▶ Texto apresentado:
15/08/2021

PARNADA IDEMUNO - 712 a 714

© Richard Doyle (desenho) / Swain (gravador) / Cooke / Simon Cooke (scan)


712

Sábado,
14 de Agosto de 2021

    Pelos anos que medeiam o século XIX, aí por quando nasceu Eça, os boémios londrinos de carteira recheada iam cear, depois do teatro, ao célebre Cider Cellar, banqueteando-se com vigor & enfrascando-se à rija, cerca de cento e cinquenta, ou mais, numa larga taberna de feitio-concerto. Aí se via & escutava todo um inumerável repertório teatro-cançoneteiro, como Jack Hall (“damn his eyes”). Devem ter sido bons tempos para certa aristocracia moinante & para círculos mundanos não afligidos pela pobreza pecuniária. Um que lá foi (mas só por meia hora, não mais, por ser avesso a profanas dissipações, de conservador católico que era) chamou-se Richard Doyle, artista do Punch & tio do célebre criador de Sherlock Holmes, Arthur Conan Doyle. Richard foi fugaz freguês do Cider, certa ocasião, na companhia de Thackeray & de Leech.

▶ Dados extraídos:
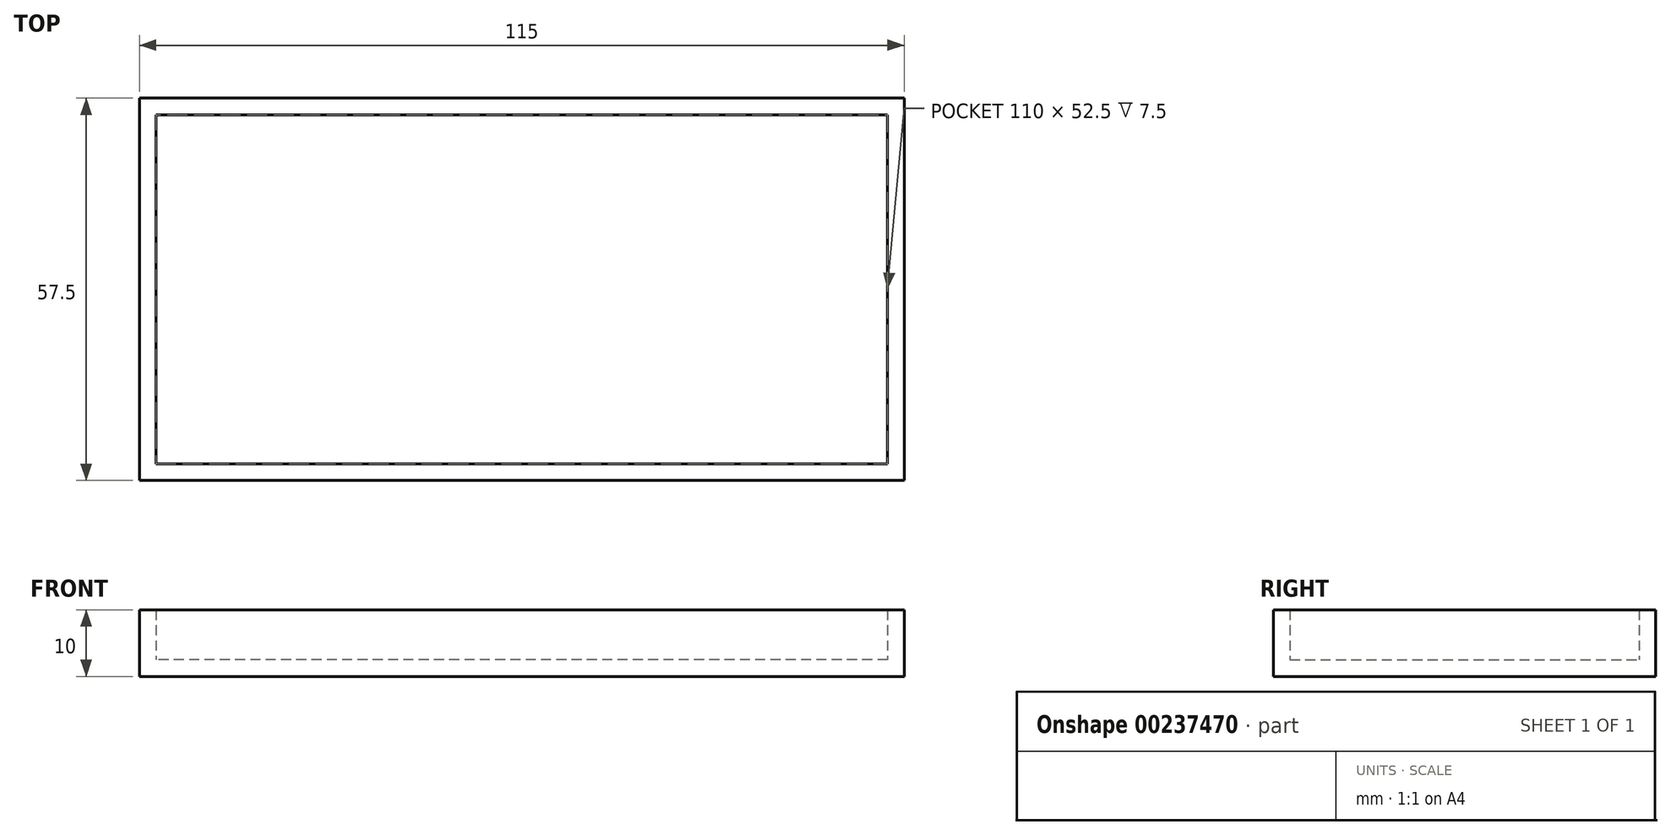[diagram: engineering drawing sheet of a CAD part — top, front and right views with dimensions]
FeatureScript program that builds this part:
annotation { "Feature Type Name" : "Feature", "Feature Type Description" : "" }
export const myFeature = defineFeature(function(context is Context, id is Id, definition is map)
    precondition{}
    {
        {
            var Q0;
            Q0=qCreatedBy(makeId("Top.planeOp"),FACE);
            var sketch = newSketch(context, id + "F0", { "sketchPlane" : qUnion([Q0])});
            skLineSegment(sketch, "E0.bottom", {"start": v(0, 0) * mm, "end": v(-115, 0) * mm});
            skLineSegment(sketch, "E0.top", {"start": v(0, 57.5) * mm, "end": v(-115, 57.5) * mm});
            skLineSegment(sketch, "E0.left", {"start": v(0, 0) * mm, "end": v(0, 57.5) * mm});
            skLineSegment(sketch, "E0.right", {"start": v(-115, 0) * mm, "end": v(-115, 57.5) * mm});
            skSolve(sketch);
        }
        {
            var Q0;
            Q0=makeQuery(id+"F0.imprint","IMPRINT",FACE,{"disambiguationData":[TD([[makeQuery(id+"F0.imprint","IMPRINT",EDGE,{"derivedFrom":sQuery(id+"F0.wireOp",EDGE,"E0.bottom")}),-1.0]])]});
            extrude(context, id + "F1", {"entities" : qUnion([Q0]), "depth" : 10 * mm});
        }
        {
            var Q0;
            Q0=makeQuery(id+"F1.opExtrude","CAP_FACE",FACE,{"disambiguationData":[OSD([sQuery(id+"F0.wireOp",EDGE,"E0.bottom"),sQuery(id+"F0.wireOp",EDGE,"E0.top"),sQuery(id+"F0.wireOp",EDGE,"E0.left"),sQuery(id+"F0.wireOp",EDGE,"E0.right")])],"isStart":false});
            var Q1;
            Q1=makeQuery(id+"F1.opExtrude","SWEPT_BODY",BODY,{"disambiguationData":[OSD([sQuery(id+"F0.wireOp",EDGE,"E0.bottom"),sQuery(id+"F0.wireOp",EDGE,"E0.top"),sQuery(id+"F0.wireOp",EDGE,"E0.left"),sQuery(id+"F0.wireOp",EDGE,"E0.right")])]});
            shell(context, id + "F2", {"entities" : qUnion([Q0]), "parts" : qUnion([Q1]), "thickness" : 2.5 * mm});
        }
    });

▶ Objetivo:
Responda, a partir do texto sobre o Cider Cellar:
(a) Depois de quê iam os boémios londrinos cear ao Cider Cellar?
(b) Quanto tempo lá esteve Richard Doyle?
(c) Com quem foi Richard Doyle ao Cider?
As entradas não têm qualquer papel neste exercício.

▶ Exercício resolvido:
(a) Depois do teatro.
(b) Meia hora, não mais.
(c) Com Thackeray e Leech.